DESCRIPTION (provided by applicant): The incidence of hepatocellular carcinoma (HCC) has recently increased in the United States. HCC is/will be the source of enormous health care costs and morbidity/mortality, and generally develops in patients with advanced liver damage (advanced fibrosis and cirrhosis). Although imaging plays a major role in HCC screening and staging, the possibility of predicting HCC tumor grade, aggressiveness, angiogenesis and hypoxia with imaging are unmet needs. In addition, new antiangiogenic drugs now available to treat advanced HCC necessitate the use of new imaging criteria beyond size. In this proposal, we would like to test and validate non invasive magnet resonance imaging (MRI) methods based on advanced diffusion-weighted imaging (intravoxel incoherent motion diffusion MRI: IVIM DWI), BOLD (blood oxygen level dependent) MRI and perfusion-weighted imaging (PWI, using gadolinium contrast) to be used as non invasive markers of major histopathologic features of HCC (grade, aggressiveness, angiogenesis and hypoxia), and to predict and assess early response of HCC to systemic therapy with sorafenib (systemic drug approved for use in advanced HCC). We also would like to develop quality control tools to improve the quality and decrease variability of these quantitative MRI metrics. Based on our recent preliminary data, we believe that DWI has potential for predicting HCC tumor grade, and HCC response to locoregional therapy; and that BOLD MRI and PWI can be used to quantify degree of vascularity and lack of oxygen supply (hypoxia) in HCC, which are important tumor markers, and could be used as early markers of response to sorafenib. Ultimately, we are hoping to validate a novel non invasive algorithm based on multiparametric MRI to predict response of HCC to sorafenib, and to predict prognosis. These methods could become useful tools for testing new antiangiogenic drugs and experimental therapies in HCC, will enable individualized therapy, and provide prognosis in patients with HCC. This will be a highly significant progress in HCC and liver diseases given the increased burden of HCC in this country, and would benefit a large number of Americans over the next decade.

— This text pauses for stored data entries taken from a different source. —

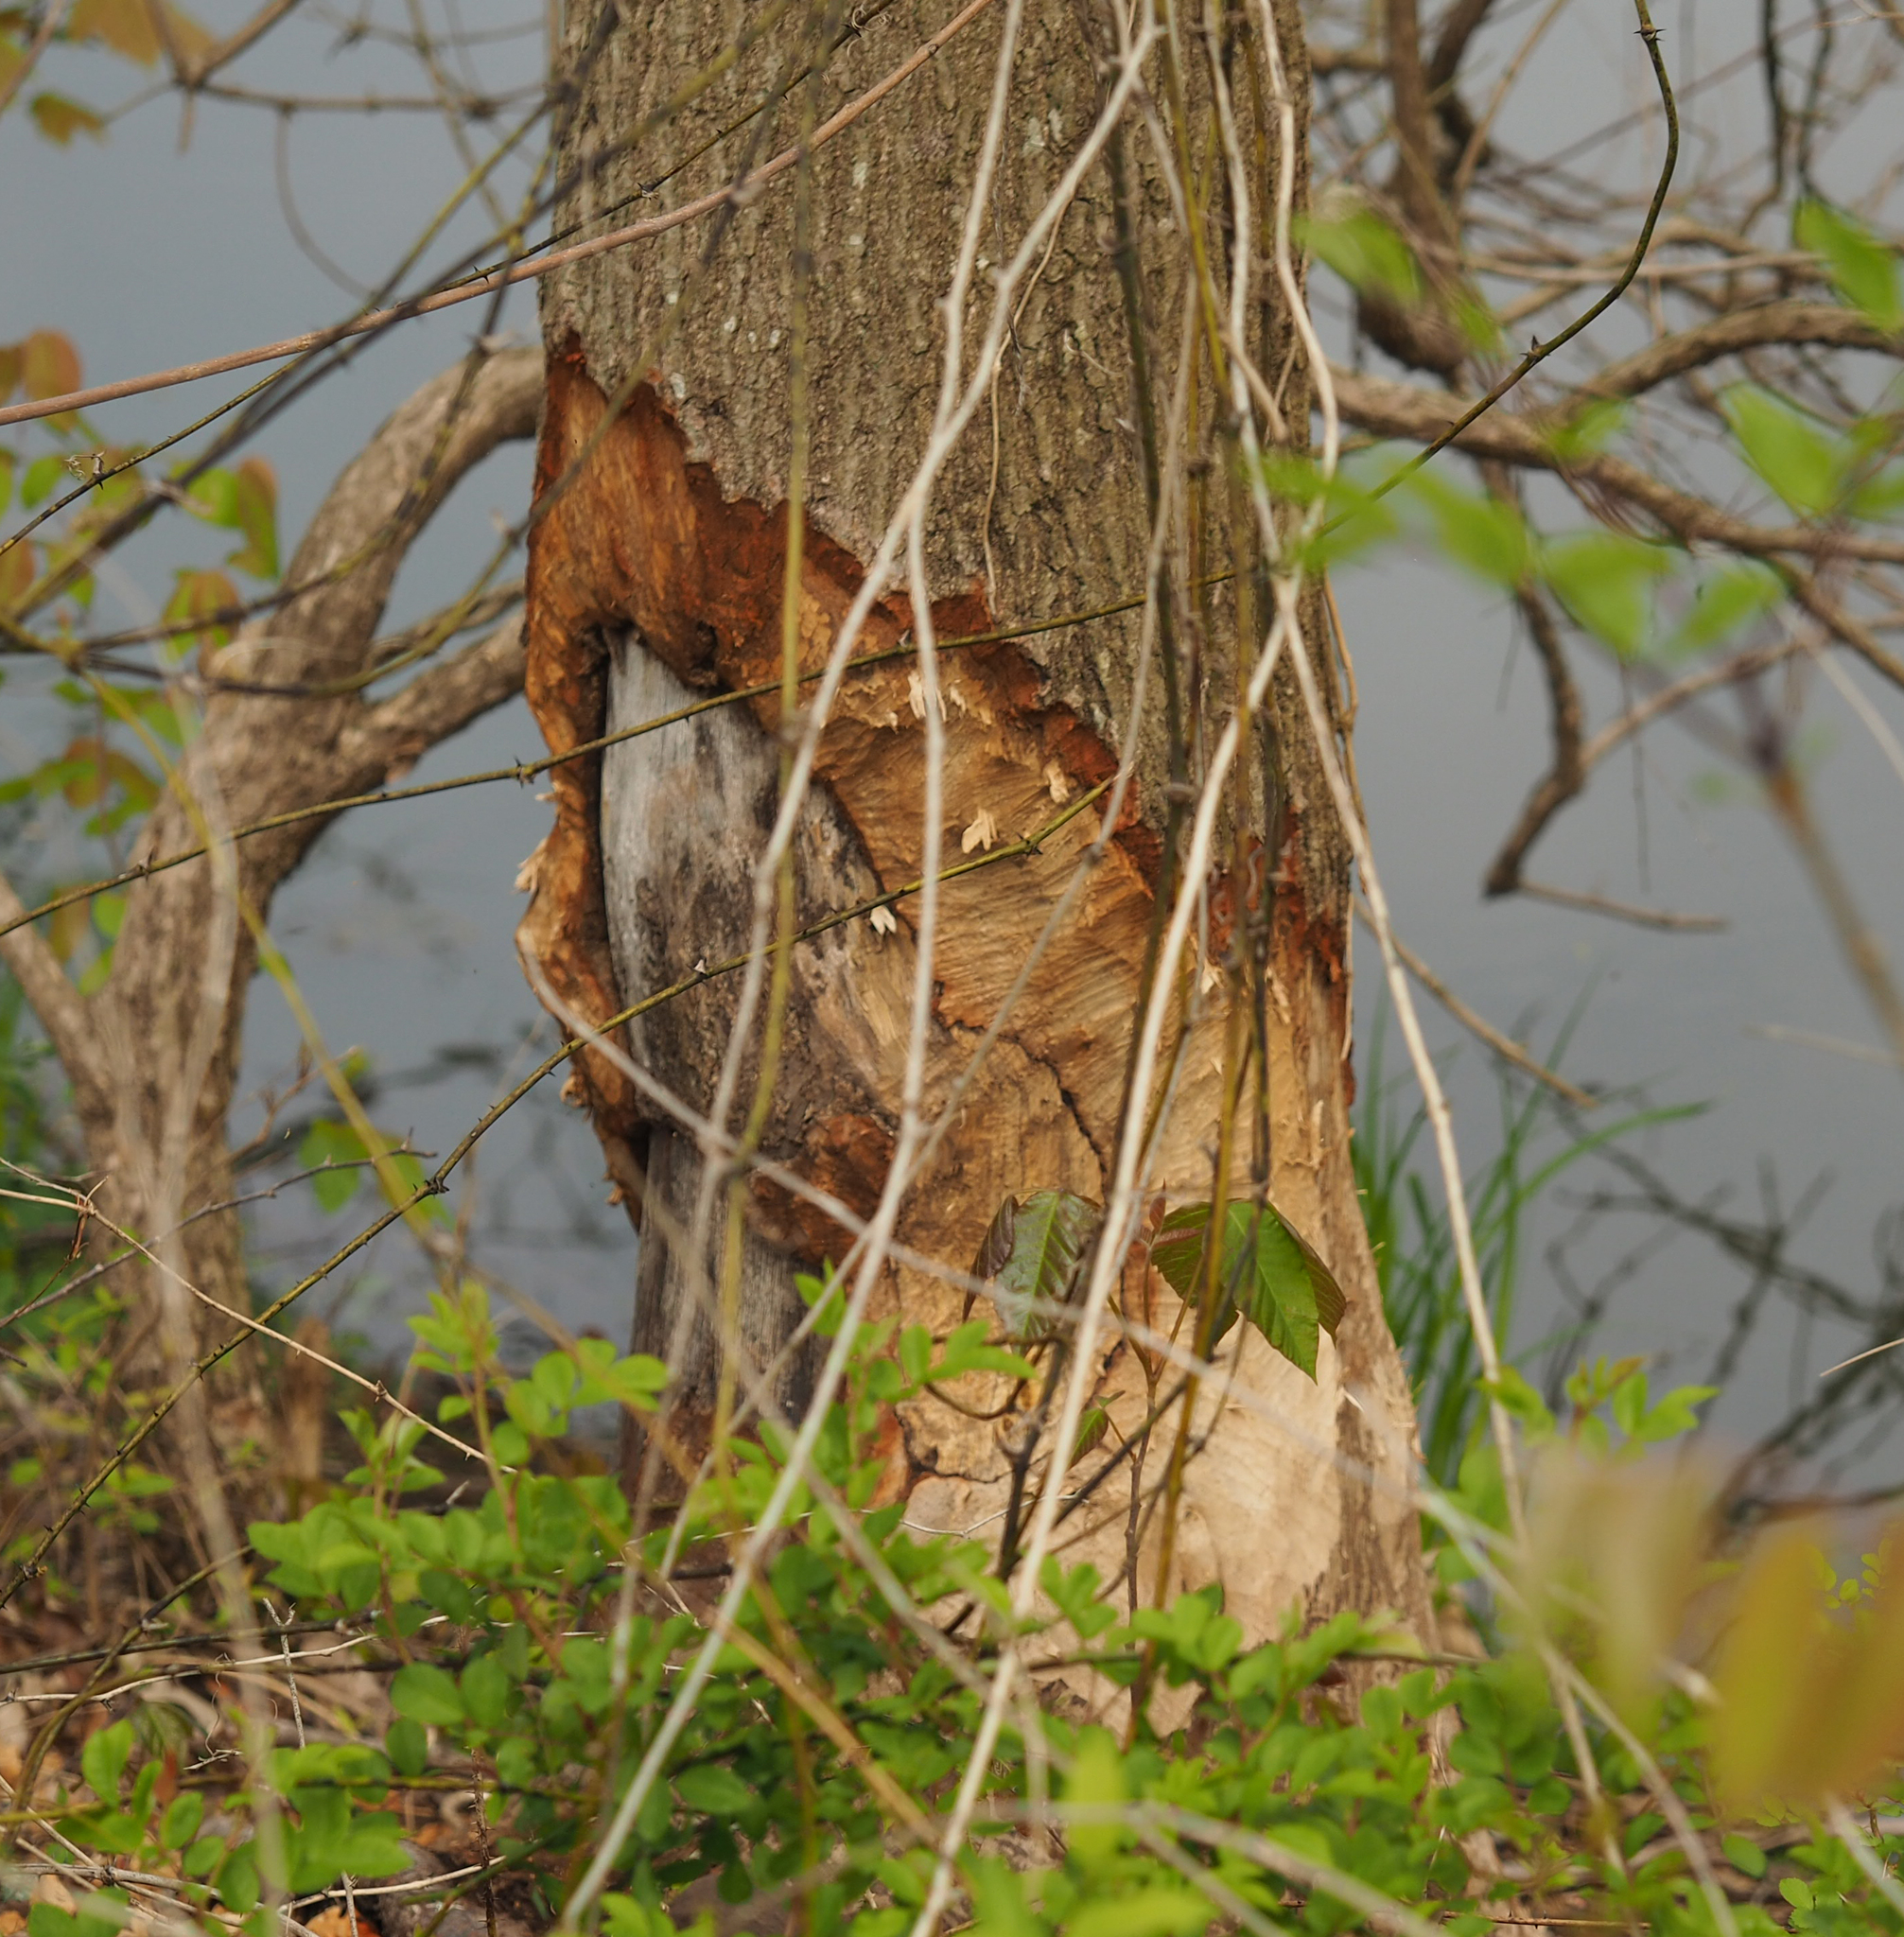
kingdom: Animalia
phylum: Chordata
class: Mammalia
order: Rodentia
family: Castoridae
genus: Castor
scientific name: Castor canadensis
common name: American beaver
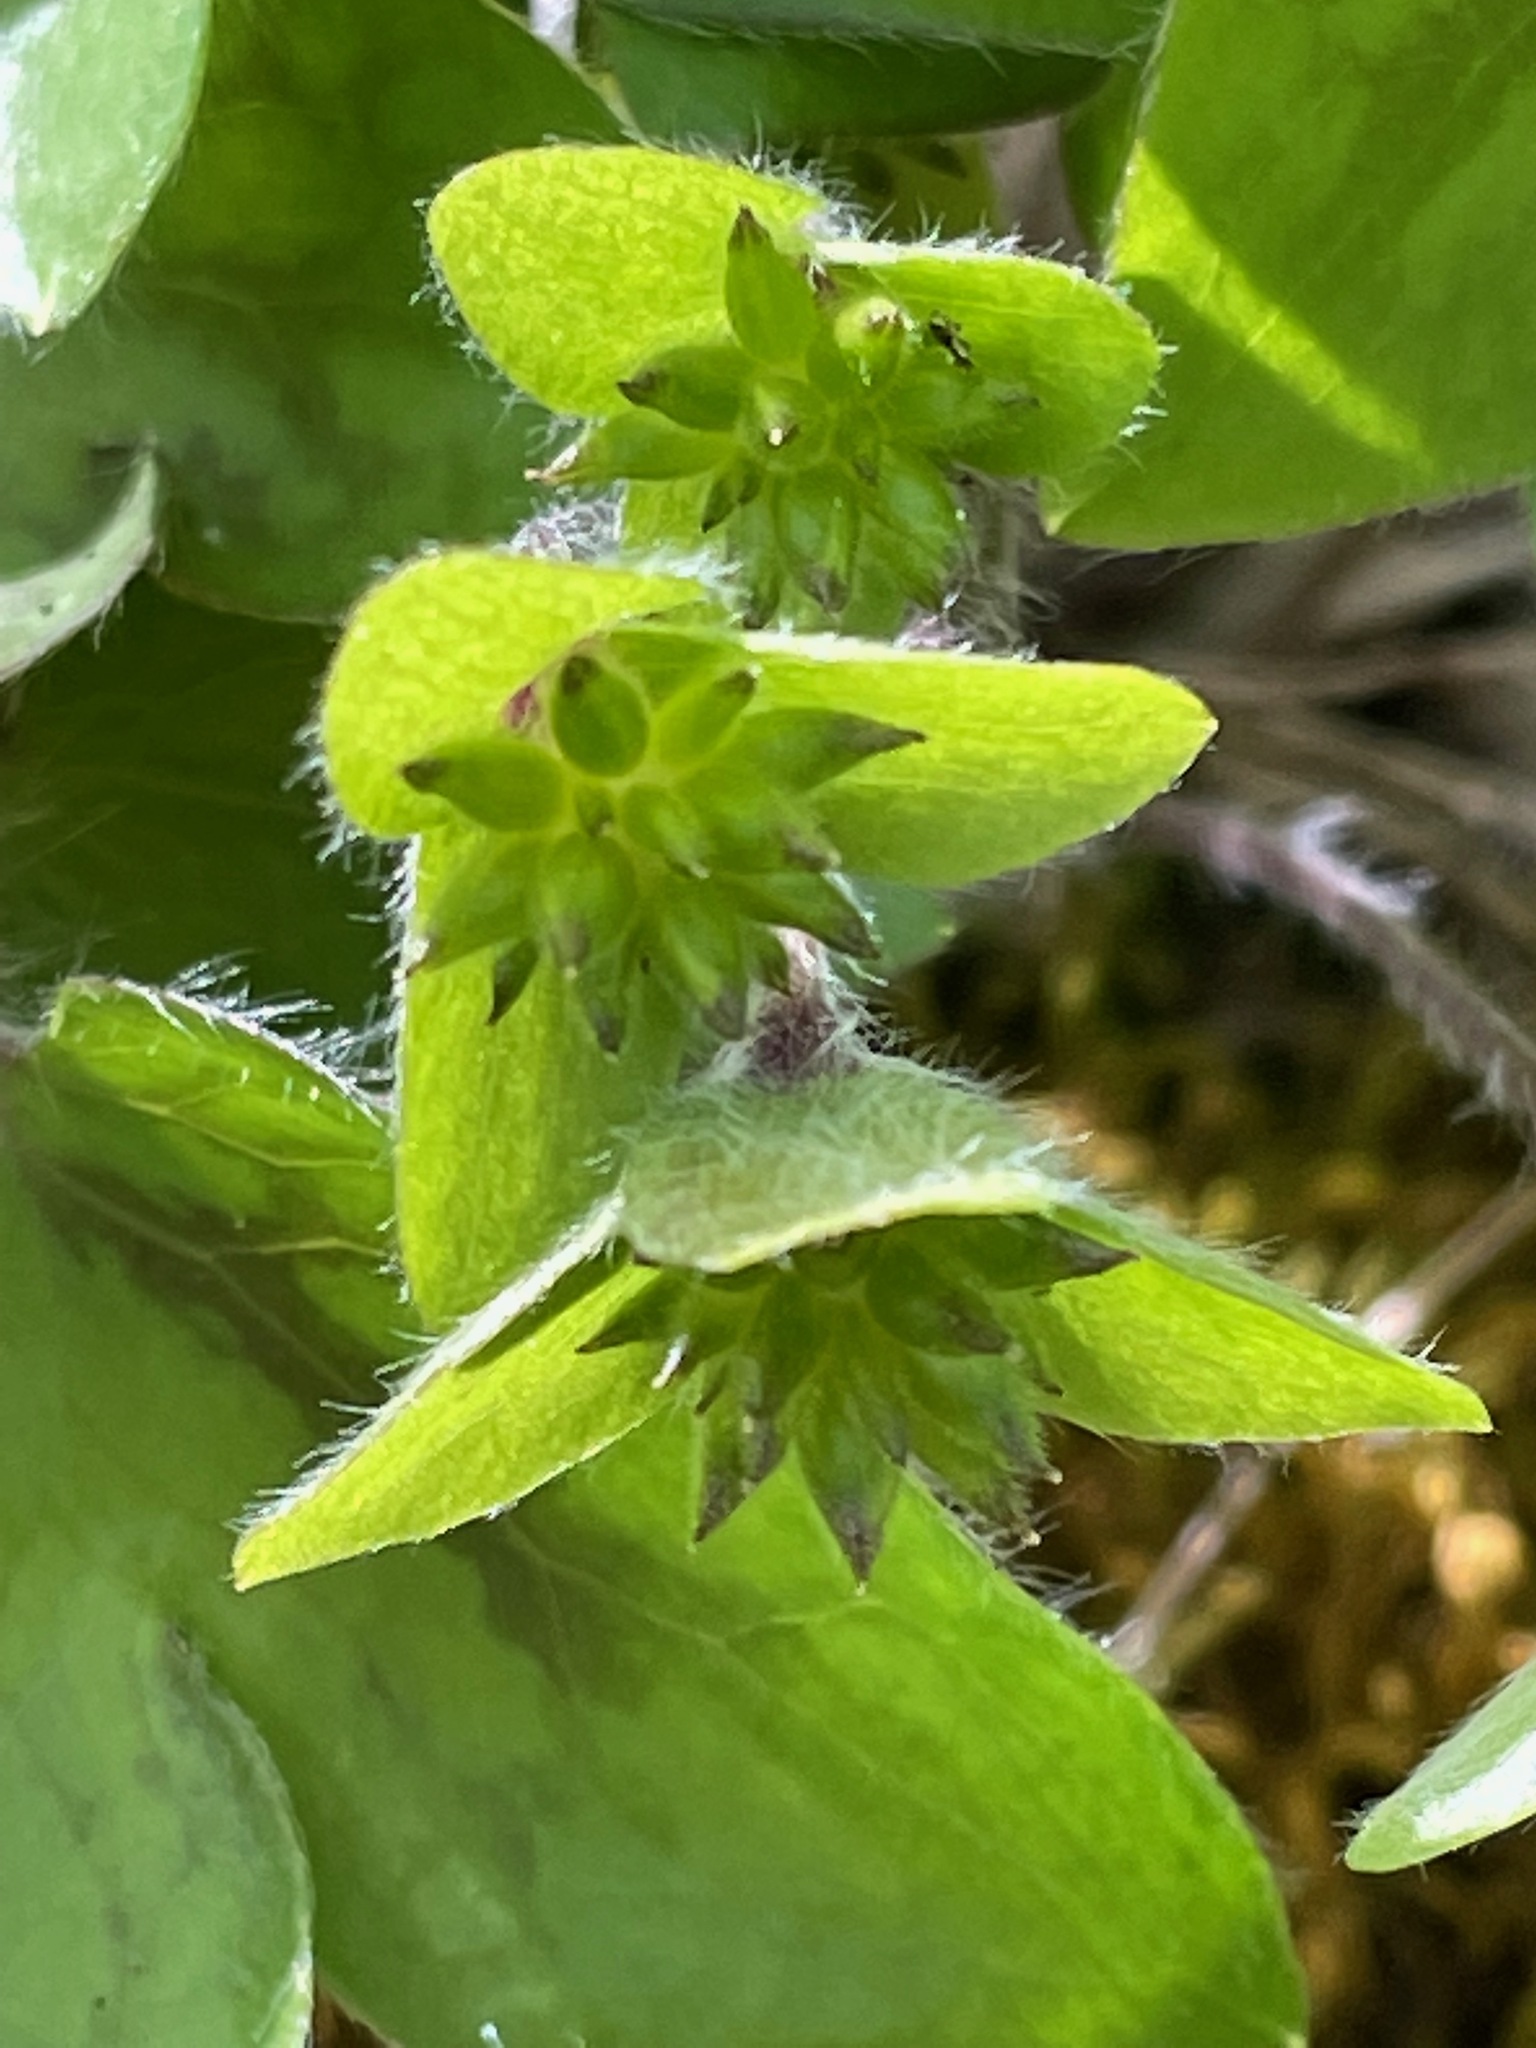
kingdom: Plantae
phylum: Tracheophyta
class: Magnoliopsida
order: Ranunculales
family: Ranunculaceae
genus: Hepatica
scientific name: Hepatica acutiloba
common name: Sharp-lobed hepatica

描述（由申请人提供）：肝细胞癌（HCC）的发病率最近在美国有所增加。 HCC 是/将会是巨大的医疗保健费用和发病率/死亡率的根源，并且通常发生在患有晚期肝损伤（晚期纤维化和肝硬化）的患者中。 尽管影像学在 HCC 筛查和分期中发挥着重要作用，但通过影像学预测 HCC 肿瘤分级、侵袭性、血管生成和缺氧的可能性尚未得到满足。 此外，现在可用于治疗晚期 HCC 的新抗血管生成药物需要使用超越尺寸的新成像标准。 在本提案中，我们希望测试和验证基于先进扩散加权成像（像素内不相干运动扩散 MRI：IVIM DWI）、BOLD（血氧水平依赖）MRI 和灌注加权的非侵入性磁共振成像（MRI）方法成像（PWI，使用钆对比）用作 HCC 主要组织病理学特征（分级、侵袭性、血管生成和缺氧）的非侵入性标志物，并进行早期预测和评估HCC 对索拉非尼（批准用于晚期 HCC 的全身药物）全身治疗的反应。 我们还希望开发质量控制工具来提高这些定量 MRI 指标的质量并减少变异性。 根据我们最近的初步数据，我们相信 DWI 有潜力预测 HCC 肿瘤分级以及 HCC 对局部治疗的反应； BOLD MRI 和 PWI 可用于量化 HCC 中血管分布和供氧不足（缺氧）的程度，这些是重要的肿瘤标志物，并可用作索拉非尼反应的早期标志物。 最终，我们希望验证一种基于多参数 MRI 的新型非侵入性算法，以预测 HCC 对索拉非尼的反应并预测预后。 这些方法可能成为测试新的抗血管生成药物和 HCC 实验疗法的有用工具，使个体化治疗成为可能，并为 HCC 患者提供预后。 鉴于美国 HCC 负担的增加，这将是 HCC 和肝脏疾病方面的一项非常重大的进展，并将在未来十年造福大量美国人。